Kirk eventually makes contact with Spock to explain what happened, and they work together to find a way to wrangle up the Kh!lict and return them to human form. And along the way they discover more about Kh!lict culture, society, lifecycle, and the vicious, violent and cruel interactions with other intelligent species. They figure that some other long extinct civilization either had direct interaction with the Kh!lict, and/or discovered Kh!lict ruins and artifacts just as they did, and decided they were too dangerous to be discovered again. So they buried them deeper with jamming fields and such to prevent the same fate from befalling someone else. And the Enterprise crew, along with the archeological team, agree to quarantine he planet. Which, fair enough.
I don't disagree with the conclusion, but I have to raise an objection to part of the reasoning that leads them there. They conclude that the Kh!lict were so vicious, violent, and xenophobic that the galaxy is better off for their extinction. Which isn't very Starfleet. The Kh!lict died out over 200,000 years prior, and by predominantly natural causes, so it's not like anyone is to blame. And the point is largely academic. But still, you'd think Starfleet ideals might compel them to at least give a second thought before casually disparaging an entire race of sentient beings.

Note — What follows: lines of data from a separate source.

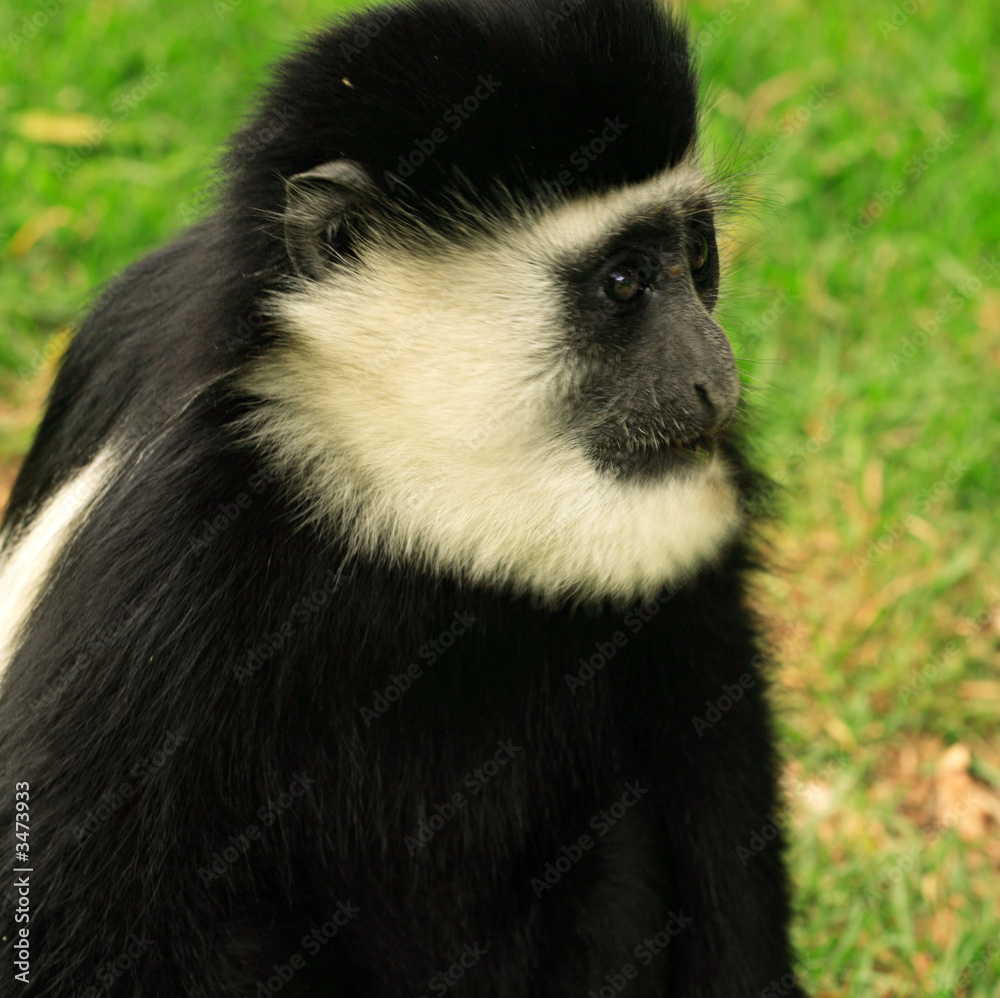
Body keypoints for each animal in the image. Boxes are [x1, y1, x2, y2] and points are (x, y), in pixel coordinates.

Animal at [0, 0, 808, 995]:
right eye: (623, 283)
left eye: (697, 257)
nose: (713, 376)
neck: (406, 496)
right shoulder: (163, 552)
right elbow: (71, 909)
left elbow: (716, 796)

There's a shift I often observe with Star Trek novels where it seems to set up one story, only to turn around and do another. Here, there seems to be a Chekov story, or at the very least a subplot in the making, as it sets up the tension between him and Talika. And Talika seems to be the only one who expresses any kind of personal growth from the experience. But we see very little of the story from their perspectives. As soon as they pass through the frame and become crabs, any participation in the plot seems like an afterthought. And the narrative focuses largely on Kirk, as he tries to navigate crab life, and Spock, as he tries to find a way to return the Kh!lict to their human and\or Djelifan form. Are Star Trek authors discouraged from focusing too much on the supporting cast, and mandated to shift to Kirk, Spock, and McCoy if they drift too far away from the Big Three?
McCoy's aggressive needling of Spock also comes across as forced and uncharacteristic. The Spock\McCoy dynamic is a staple of the series, but here it feels like McCoy is doing it for no real reason; just because that's what McCoy does. The narrative even seems to hint that McCoy is frustrated, and bothering Spock for no other reason but to blow off steam.
This novel could be a companion piece along with “Dreams of the Raven” and “Ghost-Walker”. They all deal with themes of consciousness and identity to a certain extent, and it's somewhat serendipitous that chronologically they seem to occur fairly close together. And “Windows on a Lost World” invokes the split-brain phenomenon observed in some individuals who have had their corpus callosum severed, so their two brain hemispheres behave independently, much how Kirk and his Kh!lict host contend for control of their shared body. It also raises questions about bodily autonomy, where the Kh!lict host found his bodily control usurped by an alien intruder. There may well be a psychology paper or two one could get out of this if one wanted to.